Tuesday, September 1, 2015

Audio Synth in Python 3.4, Part II

See Audio Synth.

At first, I imagined the problem was going to be PyAudio. This package has a bunch of installers. But the installers don't recognize Python 3.4, so none of them work for me. The common fallback plan is to install from source, but, I couldn't find the source. That looks like a problem.

Once I spotted this: "% git clone http://people.csail.mit.edu/hubert/git/pyaudio.git", things were much better.  I built the PortAudio library. I installed PyAudio for Python3.4. Things are working. Noises are happening.

Next step is actual synth.

In the past, I have played with pysynth because it has some examples of wave-table additive synth. That's very handy. The examples are hard to follow because a lot of the synth ideas are conflated into small functions.

Complication: The pysynth package is Python2. It lacks even the simple from __future__ import print_function to make it attempt Python3 compatibility.

The pysynth.play_wav module could be a handy wrapper around various audio playback technologies, include pyaudio. It has to be tweaked, however, to make it work with Python3.4. I really need to clone the project, make the changes, and put in a pull request.

The pysynth.pysynth and pysynth.pysynth_beeper modules are helpful for seeing how wave tables work.  How much rework to make these work with Python3.4? And how much reverse engineering to understand the math?

I've since found pyo. Which is also Python 2. See the AjaxSoundStudio pages for details. This may be a better example of wave tables. But it's still Python2. More investigation to follow.

The good news is that there's some forward motion.

Tuesday, August 25, 2015

Visual studio and Python

Why write Python in Visual Studio?

That what I want to know, too.

IntelliSense? ActiveState Komodo does this. And it does it very well considering the potential complexity of trying to determine what identifiers are possibly valid in a dynamic language.

Debugger? No thanks. I haven't used it yet. [I should probably blog on the perils of debuggers.]

Project Management? GitHub seems to be it. Some IDE integration might be helpful, but the three common command-line operations -- git pull, git commit, and git push -- seem to cover an awful lot of bases.

I've been asked about Python IDEs -- more than once -- and my answer remains the same:
The IDE Doesn't Matter. 

One of the more shocking tech decisions I've seen is the development manager who bragged on the benefits of VB. The entire benefit was this: Visual Studio made the otherwise awful VB language acceptable.

The Visual Studio IDE was great. And it made up for the awful language.

Seriously.

Dataset records
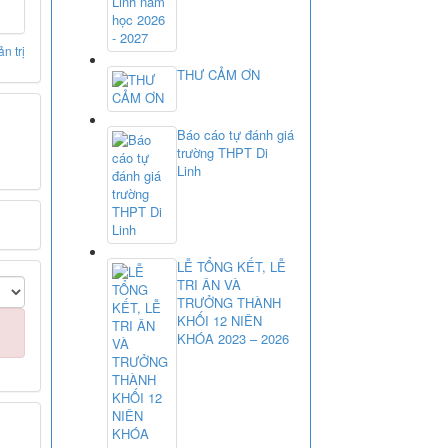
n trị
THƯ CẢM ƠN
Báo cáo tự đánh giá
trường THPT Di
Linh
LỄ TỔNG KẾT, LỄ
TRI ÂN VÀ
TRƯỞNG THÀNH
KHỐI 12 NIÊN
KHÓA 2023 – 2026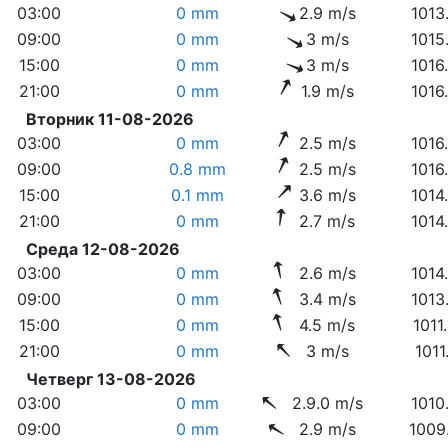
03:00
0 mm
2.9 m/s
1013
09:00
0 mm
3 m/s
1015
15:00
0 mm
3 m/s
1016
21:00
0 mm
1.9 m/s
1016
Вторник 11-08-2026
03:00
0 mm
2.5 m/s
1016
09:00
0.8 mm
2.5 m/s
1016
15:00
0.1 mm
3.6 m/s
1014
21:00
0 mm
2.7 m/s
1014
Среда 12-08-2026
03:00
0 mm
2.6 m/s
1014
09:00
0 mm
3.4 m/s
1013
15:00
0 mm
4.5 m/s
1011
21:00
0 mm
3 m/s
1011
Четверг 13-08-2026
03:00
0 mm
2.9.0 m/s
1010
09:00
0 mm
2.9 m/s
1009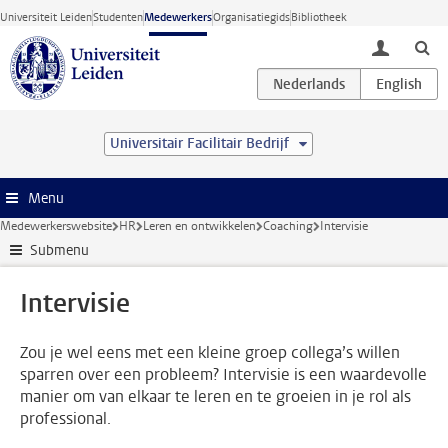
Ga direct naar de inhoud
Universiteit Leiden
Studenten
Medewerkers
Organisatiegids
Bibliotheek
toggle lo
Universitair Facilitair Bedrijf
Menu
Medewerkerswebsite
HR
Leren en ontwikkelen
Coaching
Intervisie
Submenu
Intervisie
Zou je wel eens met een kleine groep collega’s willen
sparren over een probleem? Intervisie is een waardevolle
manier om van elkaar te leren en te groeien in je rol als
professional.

Problem statement:
Reproduce the passage of the blog post from "Why write Python" to "IDE Doesn't Matter." verbatim.

Answer to the exercise:
Why write Python in Visual Studio?

That what I want to know, too.

IntelliSense? ActiveState Komodo does this. And it does it very well considering the potential complexity of trying to determine what identifiers are possibly valid in a dynamic language.

Debugger? No thanks. I haven't used it yet. [I should probably blog on the perils of debuggers.]

Project Management? GitHub seems to be it. Some IDE integration might be helpful, but the three common command-line operations -- git pull, git commit, and git push -- seem to cover an awful lot of bases.

I've been asked about Python IDEs -- more than once -- and my answer remains the same:
The IDE Doesn't Matter.